The wildfires that ravaged the island of Maui in Hawaii this week have left behind a trail of destruction and devastation, decimating a historic town and killing at least 93 people. The fires, which started on Tuesday, August 8, 2023, were fueled by strong winds and dry conditions, and quickly spread across the island, engulfing homes, businesses, and vehicles. The authorities have said that the effort to count the losses and identify the victims is just starting, as many people are still missing or unaccounted for.

A Family’s Tragic Fate

One of the most heartbreaking stories to emerge from the disaster is that of a family of four who died while trying to escape from the flames. Faaso and Malui Fonua Tone, Salote Takafua, and her son, Tony Takafua, were found dead on Thursday in a burned car near their home. They were among the residents of Lahaina, a historic town that was mostly destroyed by the fire.

Maui Wildfires Claim 93 Lives, Cause Unimaginable Grief
Maui Wildfires Claim 93 Lives, Cause Unimaginable Grief

“The magnitude of our grief is indescribable,” read a statement from family members. Lylas Kanemoto, who knew the Tone family, confirmed the devastating news on Sunday. “At least we have closure for them, but the loss and heartbreak is unbearable for many. We as a community have to just embrace each other and support our families, friends, and our community to our best of our abilities,” Kanemoto told the AP by text message.

Kanemoto is still awaiting news on her cousin, Glen Yoshino, who is missing. “I’m afraid he is gone because we have not heard from him and he would’ve found a way to contact family,” Kanemoto said. “We are hoping for the best, but preparing for the worst.”

A Heroic Sacrifice

Another victim of the fire was Franklin Trejos, a 68-year-old friend of retired fire captain Geoff Bogar. The two men initially stayed behind to help others in Lahaina and save Bogar’s house. But as the flames moved closer and closer on Tuesday afternoon, they knew they had to flee. Each escaped to their own car.

When Bogar’s vehicle wouldn’t start, he broke through a window to get out and crawled on the ground until a police patrol found him and brought him to a hospital. Trejos didn’t escape. When Bogar returned the next day, he found the bones of his friend in the back seat of his car, lying on top of the remains of Bogar’s beloved 3-year-old golden retriever Sam, whom he had tried to protect.

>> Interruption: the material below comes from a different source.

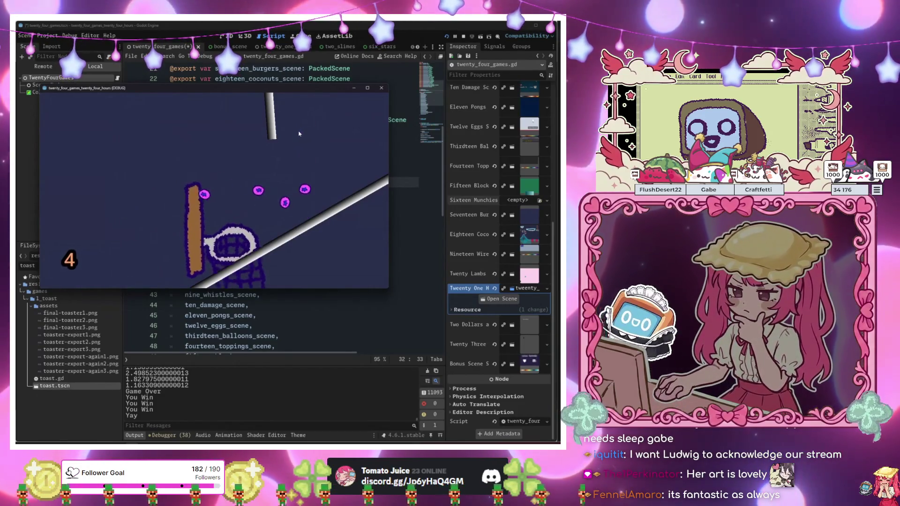
left_click(296, 137)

“He was a really good man,” Bogar said of Trejos. “He was always helping people.”

A Historic Loss

The fire also claimed the lives of many historical and cultural treasures in Lahaina, which was once the capital of the Kingdom of Hawaii and a whaling port. The town was home to many historic buildings, such as the Baldwin Home Museum, the Wo Hing Temple Museum, and the Lahaina Banyan Court Park, which features one of the largest banyan trees in the world.

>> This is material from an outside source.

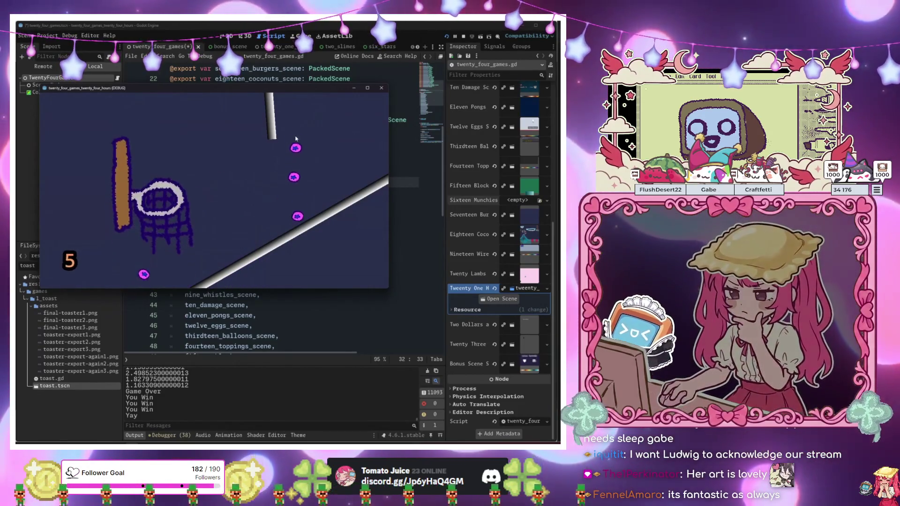
left_click(295, 138)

Many of these landmarks were reduced to ashes by the fire, along with dozens of shops, restaurants, art galleries, and hotels that lined the town’s main street. The fire also destroyed many native Hawaiian plants and animals that were endemic to Maui.

“It’s like losing a part of our history and identity,” said Kekoa Enomoto, president of Na Kupuna O Maui (The Elders of Maui), a group that advocates for Hawaiian culture and rights. “Lahaina was a place where our ancestors lived and thrived. It was a place where we could connect with our past and our future.”

A Hopeful Recovery

Despite the immense loss and sorrow caused by the fire, many people are also showing signs of resilience and hope. On Sunday, hundreds of people attended a mass at Sacred Hearts Mission Church in Kapalua, which hosted congregants from Maria Lanakila Catholic Church in Lahaina, including several people who lost family members in the fire.

The church offered prayers and comfort to those affected by the tragedy, as well as donations of food, water, clothing, and other essentials. Many people also expressed their gratitude for the firefighters, police officers, volunteers, and other first responders who risked their lives to save others.

“We are here to support each other and help each other heal,” said Father Gary Colton, who led the mass. “We are here to show that we are not alone in this time of crisis.”

The authorities have also announced that they are working hard to restore power, water, and communication services to the island, as well as providing shelter and assistance to those who have been displaced or injured by the fire. They have also launched an investigation into the cause and origin of the fire.

Governor David Ige has declared a state of emergency for Maui County and requested federal assistance from President Joe Biden. He has also urged the public to stay away from the affected areas and follow the instructions of the emergency officials.

“We are doing everything we can to help the people of Maui recover from this disaster,” Ige said. “We are also asking for the prayers and support of everyone in Hawaii and across the nation. We are one ohana (family), and we will get through this together.”